The EPA OIG importantly pointed out this massive breach of public interest:

“Inherent to the formulation of a decision are supporting information and supporting rationale. The agency failed to make and preserve adequate records of either, leaving entirely unexplained the [proposed repeal]’s change in designated significance 1 day prior to signature by the EPA Administrator.”

The opaque rationale for this seemingly politically motivated change was only further muddied by the White House’s response to the investigation of this action.

The White House interfered with the investigation

The White House Office of Management and Budget obstructed the EPA investigation, refusing to turn over documents or information related to OMB’s involvement in the rulemaking process.

Any decision to alter a regulation’s designation is made jointly by the White House’s Office of Management and Budget (OMB), its Office of Information and Regulatory Affairs (OIRA), and the regulating agency (in this case, EPA). When the EPA OIG pushed forward to investigate the rationale for the agency’s action, the White House stonewalled the process, refusing to cooperate.

“The OMB refused to provide the OIG with specific responses or documentation related to OIG questions regarding OIRA’s involvement in this rulemaking and the decisions made, stating that the information sought was ‘particularly sensitive.’ In April 2019, the acting EPA IG notified both the OMB Director and Congress that the OMB failed to respond to our request for information, which ‘constitutes a clear impediment to our audit’.”

Ultimately, this refusal to comply with the OIG’s investigation prevented the EPA OIG from “definitively determin[ing] the rationale for the significance determination for the proposed rule.”

This broken regulatory process is the new normal

While there are some pieces missing to fully connect all of the dots thanks to the White House’s refusal to participate in the investigation, it is clear from the OIG report that the current administration’s regulatory processes at EPA are broken. EPA officials were even reporting that “the atmosphere was described as ‘the wild west’” with “processes such as this rulemaking [] done ‘fast and loose.”

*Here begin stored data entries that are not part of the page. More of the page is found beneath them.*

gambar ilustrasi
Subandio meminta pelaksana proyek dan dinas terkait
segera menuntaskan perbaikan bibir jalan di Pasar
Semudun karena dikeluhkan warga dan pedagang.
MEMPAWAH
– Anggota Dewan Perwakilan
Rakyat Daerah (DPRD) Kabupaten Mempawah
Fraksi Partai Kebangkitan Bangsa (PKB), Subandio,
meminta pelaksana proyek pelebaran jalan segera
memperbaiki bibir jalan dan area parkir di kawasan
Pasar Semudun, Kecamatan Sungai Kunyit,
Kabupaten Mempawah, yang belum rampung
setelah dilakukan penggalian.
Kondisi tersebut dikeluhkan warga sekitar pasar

A broken regulatory process means that the public is not being adequately informed nor adequately protected:

“The EPA did not comply with analyses requirements … nor did the EPA follow its [Action Development Plan] for the proposed Glider Repeal Rule or meet Federal Records Act requirements. Such actions call into question the quality of EPA rulemaking processes and leave the public and stakeholders without the information necessary to make informed comments on EPA regulatory actions.”

While Congressional oversight can try to help shed light on the shady, politically motivated deregulatory actions coming out of the current EPA, a lack of transparency and refusal to engage in evidence-based regulation will continue to harm both the public’s health and welfare and its trust in the agency responsible for ensuring its protection.